Step 1: Define the sets. Let C be the set of people who like coffee. Let T be the set of people who like tea.
Step 2: Find the number of people who like at least one drink. People who like at least one drink = Total people - People who like neither People who like at least one drink = $50 - 10 = 40$
Step 3: Use the formula for the union of two sets. $n(C \cup T) = n(C) + n(T) - n(C \cap T)$ Where: $n(C \cup T)$ = Number of people who like coffee or tea or both = 40 $n(C)$ = Number of people who like coffee = 30 $n(T)$ = Number of people who like tea = 25 $n(C \cap T)$ = Number of people who like both coffee and tea (what we want to find)

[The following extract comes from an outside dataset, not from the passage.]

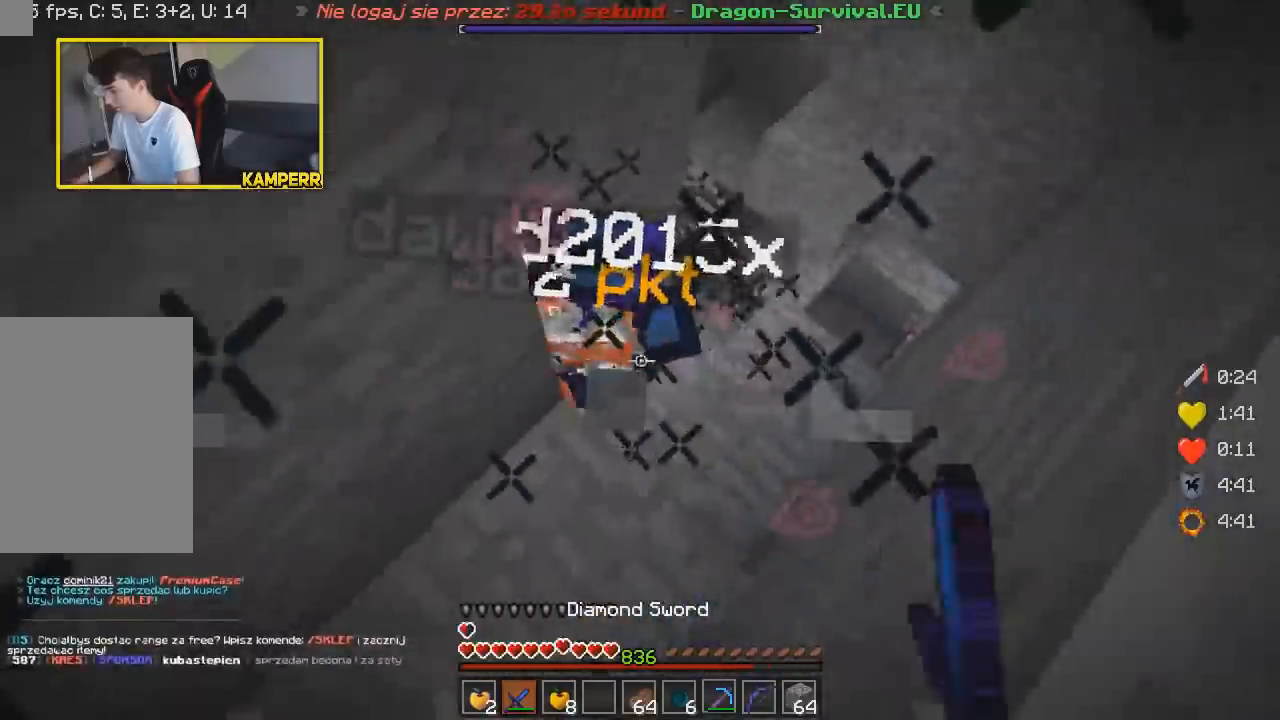
{"keys": ["w"], "mouse": ["left"], "events": [[167, "mouse_left", "up"], [183, "mouse_left", "down"], [217, "s", "up"], [283, "w", "down"], [333, "mouse_left", "up"], [350, "mouse_left", "down"]]}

Step 4: Substitute the values and solve for $n(C \cap T)$. $40 = 30 + 25 - n(C \cap T)$ $40 = 55 - n(C \cap T)$ $n(C \cap T) = 55 - 40$ $n(C \cap T) = 15$
Step 5: Calculate the probability. $P(\text{Both}) = \frac{n(C \cap T)}{\text{Total people}}$ $P(\text{Both}) = \frac{15}{50}$ $P(\text{Both}) = \frac{3}{10}$
Answer: The probability that a person chosen at random likes both coffee and tea is $\boxed{\frac{3}{10}}$.
C. Tree Diagrams
Tree diagrams are used for sequential events.
- Multiply probabilities along the branches (to find "Event A AND Event B").
- Add the probabilities at the ends of the branches (to find "Outcome 1 OR Outcome 2").
Worked example 1 — Beads in a bag (with replacement)
A bag contains 5 Red beads and 3 Blue beads. A bead is picked at random, the color is recorded, and then it is replaced. A second bead is then picked. Find the probability of picking one bead of each color.
Step 1: Calculate individual probabilities. $P(\text{Red}) = \frac{5}{8}$ There are 5 red beads out of a total of 8. $P(\text{Blue}) = \frac{3}{8}$ There are 3 blue beads out of a total of 8.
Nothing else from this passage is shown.